Figure 2. Effects of Mv-3-glc (A), Mv-3-gal (B), and their mixture (Mv-3-glc + Mv-3-ga) (C) on TNF-α-induced ICAM-1 and VCAM-1 protein expression. * and ** indicate p < 0.05 and p < 0.01 respectively compared to TNF-α alone.
Molecules 19 12827 g002
As to ICAM-1 level in cells treated with Mv-3-glc at concentration of 100 μM, and ICAM-1 and VCAM-1 protein expression levels in cells treated with 100 μM Mv-3-glc and Mv-3-gal mixture were less than the control (all p < 0.01), which also indicated their strong anti-inflammatory effects. Mv-3-glc had synergistic effect with Mv-3-gal, with their mixture’s inhibition rate was larger than that of each one, except for VCAM-1 expression in cells treated with the low concentrations of mixture (1 μM and 10 μM).

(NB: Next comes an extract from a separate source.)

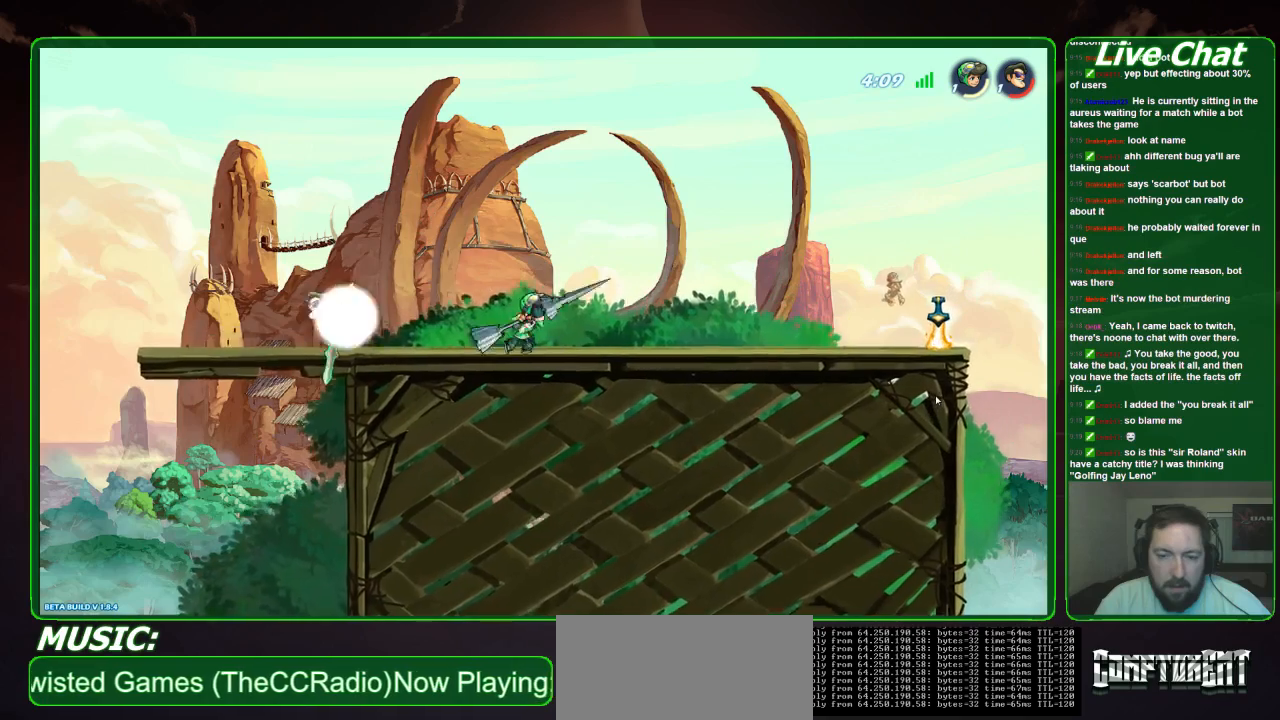
{"buttons": [], "left_stick": "right", "events": [[67, "left_stick", "left"], [167, "left_stick", "center"], [267, "left_stick", "right"]]}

2.3. Effects of Mv-3-glc and Mv-3-gal on TNF-α-Induced MCP-1 and ICAM-1 mRNA in Cells

Low concentration (1 μM) of Mv-3-gal had no significant inhibitory effect on MCP-1 mRNA expression. All the other treatments produced significant inhibition (p < 0.05) on MCP-1 and ICAM-1 mRNA expression in a concentration-dependent manner (Figure 3).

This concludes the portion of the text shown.